Por Nelson Gobbi, em 06/08/2023 – Jornal O Globo
Anunciada como “a mais abrangente exposição dedicada à produção de artistas negros feita no país”, a coletiva “Dos Brasis”, inaugurada na quarta-feira no Sesc Belenzinho, em São Paulo, teve uma origem igualmente ambiciosa. Com título inspirado em verso do samba “História para ninar gente grande”, que deu o 20º campeonato à Mangueira, em 2019, a mostra reúne obras de 240 artistas negros, produzidas do fim do século XVIII aos dias atuais, e teve início em 2018, com pesquisas em todas as regiões do país, auxiliadas por unidades do Sesc em cada estado. Na primeira fase, Igor Simões assumiu a pesquisa com Hélio Menezes (que deixou o projeto para se juntar à curadoria da 35ª Bienal de São Paulo, marcada para 6 de setembro deste ano). Simões permaneceu como curador-geral, auxiliado por Lorraine Mendes (Pinacoteca de São Paulo) e Marcelo Campos (Museu de Arte do Rio).

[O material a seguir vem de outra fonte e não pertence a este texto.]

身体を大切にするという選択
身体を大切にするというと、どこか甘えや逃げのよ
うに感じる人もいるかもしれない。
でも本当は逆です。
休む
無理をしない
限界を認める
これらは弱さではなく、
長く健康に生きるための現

Um programa de residência on-line, com 150 selecionados, em 2022, complementou as seleções in loco para a curadoria da exposição, que ocupa todo o Sesc Belenzinho, inclusive com intervenções em áreas externas, como na piscina.
Nos espaços expositivos, a mostra se divide em sete núcleos não-cronológicos, inspirados na produção de intelectuais negros, a exemplo de Luiz Gama, Lélia González, Beatriz Nascimento e Emanoel Araújo.

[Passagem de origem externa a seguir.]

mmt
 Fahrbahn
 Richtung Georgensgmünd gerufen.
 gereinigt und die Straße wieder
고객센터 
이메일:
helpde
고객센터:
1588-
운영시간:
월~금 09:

Dividem os espaços trabalhos de artistas históricos, como Arthur Timótheo da Costa (1882-1922), Heitor dos Prazeres (1898-1966), Abdias Nascimento (1914 -2011), Maria Auxiliadora (1938-1974), e nomes surgidos recentemente, desde Rosana Paulino, nos anos 1990, à produção pós- 2000, a exemplo de Agrade Camiz, Castiel Vitorino Brasileiro, Mulambö, Dalton Paula, André Vargas, Rafael Bqueer, Panmela Castro e Flavio Cerqueira.
— Arte afro-brasileira é mais uma categoria política que estética, e isso tem salvaguardado a produção de artistas negros ao longo da história. Queríamos uma mostra cheia, com obras de várias épocas e todas as regiões, para mostrar essa pluralidade — destaca o curador-geral Igor Simões. — É comum falar da arte negra a partir da falta, do silenciamento. Mas essa produção existe desde sempre, esses artistas nunca estiveram em silêncio. Falamos aqui de presença, trazendo categorias que têm a ver com o pensamento negro, e não pautadas pela branquitude.
Outra preocupação é que a questão negra não se fosse tomada como um tema, ainda que atravesse as obras de diversas formas.
— Sobretudo quando se tenta analisar essa produção só pela lógica da luta, da resistência. Se você está resistindo, é contra uma força maior que você — observa Lorraine Mendes. — E nossa vida é bem maior que isso, a gente projeta futuros, a gente fabula. A mostra aponta para essas outras possibilidades de mundo.
Os curadores apontam também para os riscos da categorização do que seria uma “arte negra”, entendendo que a história oficial da produção nacional poderia ser considerada uma “arte branca brasileira”.
— Historicamente, artistas negros esperaram ser incluídos entre modernistas, surrealistas, concretistas, e eram mantidos em paralelo, muitas vezes sob o guarda-chuva do popular, do naïf. Hoje, essa produção está estruturada sobre outra lógica. Não interessa mais ser incluída em cânones antigos, quem quiser que corra atrás do que está acontecendo — diz Marcelo Campos.
Um dos nomes cariocas na mostra, Panmela Castro participa com um retrato de Rosana Paulino e uma instalação em forma de máquina de pelúcia, na qual o público pode tentar pegar um dos bonecos que reproduzem os artistas selecionados para a coletiva.
— Meu trabalho fala de afeto, acolhimento. É muito bom ter essa sensação de pertencimento, de estar entre essa quantidade enorme de artistas incríveis, de me entender fazendo parte de um movimento maior — comenta Panmela, de Belém (PA), onde participa da primeira Bienal das Amazônias, que foi aberta ao público anteontem.